The cluster is at the core of its architecture. It consists of a single primary and replicas.

  • Primary node - a single node, responsible for data indexing. It periodically publishes Lucene segment updates to replicas. Hence the name: nrtsearch - near-real time search.
  • Replica nodes - one or more nodes, responsible for serving the search traffic. It receives periodic segment updates from the primary. The number of running replicas can be controlled by an auto-scaler (like HPA) to respond to changing search load.

Instead of relying on a node’s local storage, the primary copy of the index is stored externally, such as on Amazon S3. This setup ensures nodes can be swiftly rebooted without the need for local instance storage backups. The primary carries out the bulk of the work. When the primary indexes documents, it sends updates to all replicas. Replicas receive the latest segments from the primary over the network. This method effectively trades higher CPU consumption by the replicas for increased network consumption, as replicas don’t need index documents to Lucene segments on their own. However, with high networking bandwidth becoming more affordable over time, this is a feasible approach. The near-real-time segment replication offers point-in-time consistency.
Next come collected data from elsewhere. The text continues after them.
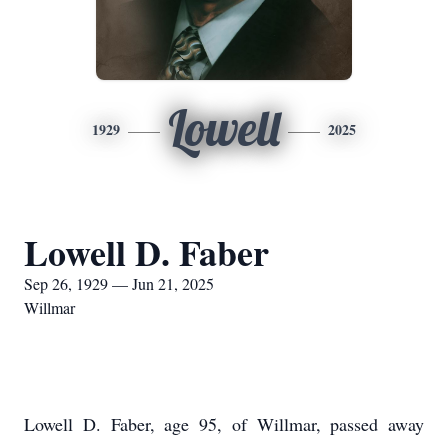
Lowell
1929
2025
Lowell D. Faber
Sep 26, 1929 — Jun 21, 2025
Willmar
Lowell D. Faber, age 95, of Willmar, passed away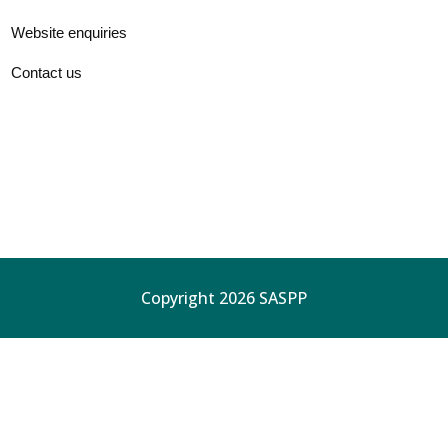
Website enquiries
Contact us
Copyright 2026 SASPP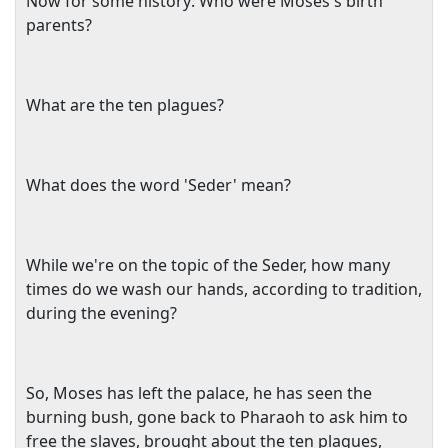
Now for some history: Who were Moses's birth
parents?
What are the ten plagues?
What does the word 'Seder' mean?
While we're on the topic of the Seder, how many
times do we wash our hands, according to tradition,
during the evening?
So, Moses has left the palace, he has seen the
burning bush, gone back to Pharaoh to ask him to
free the slaves, brought about the ten plagues,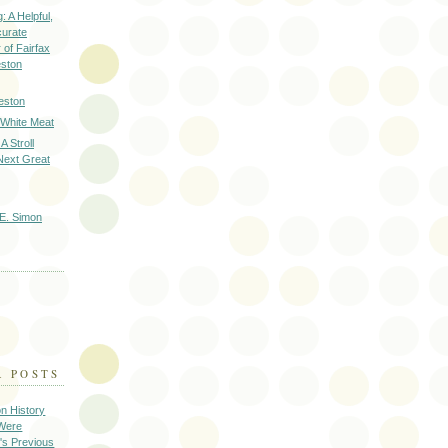
: A Helpful,
curate
of Fairfax
eston
eston
 White Meat
A Stroll
Next Great
E. Simon
R POSTS
on History
 Were
's Previous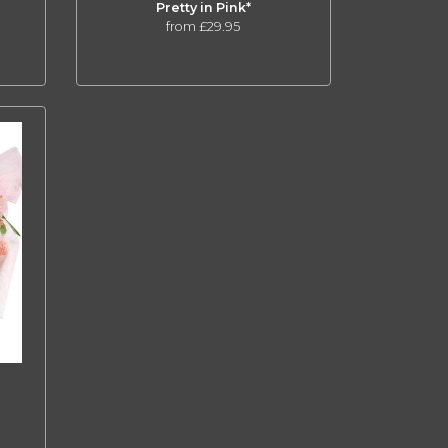
Pretty in Pink*
from £29.95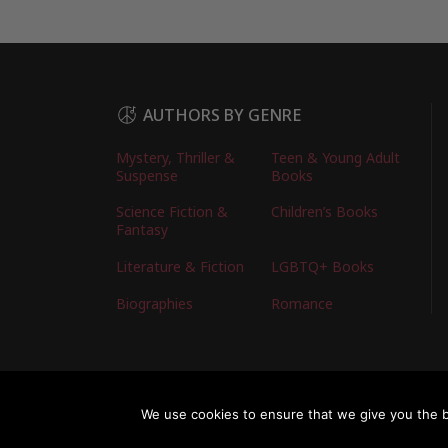
AUTHORS BY GENRE
Mystery, Thriller &
Teen & Young Adult
Suspense
Books
Science Fiction &
Children’s Books
Fantasy
Literature & Fiction
LGBTQ+ Books
Biographies
Romance
Copyright © 2026 Australian Authors & their Bo
We use cookies to ensure that we give you the be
Nrtsearch doesn’t include a transaction log. Clients are expected to periodically call commit to persist recent changes. If a primary node crashes, documents indexed since the last commit might be lost, but an external ETL system, like Flink, can revert to a checkpoint and resend indexing requests.

Outside of Nrtsearch, Kubernetes helps in addressing deployment challenges, such as replacing a failed primary or replica pod. Load balancing across replicas is managed on the client-side with gRPC load balancing.

In cases where data doesn’t fit onto a single primary (index size > 30GB), the index can be divided across multiple clusters. Each of these clusters has its own primary and a set of replicas. To manage such a distributed setup efficiently, a scatter-gather service needs to be used - unfortunately, it has not been open-sourced by Yelp as of 2023. This service coordinates both indexing across clusters and distributed querying. When a query is made, it’s scattered across the clusters, and each cluster processes its portion of the query. Once processed, the results are gathered and combined before being returned to the user.

Nrtsearch was built for cost-saving and easy auto-scaling. However, it’s not as user-friendly as some alternatives. Unlike Elastic’s stack with open-source tools like Kibana, nrtsearch doesn’t have as many tutorials, user docs, or publicly available scatter-gather and k8s operator service. So, while it does its main job well, you might need more setup and integration work to get everything running smoothly.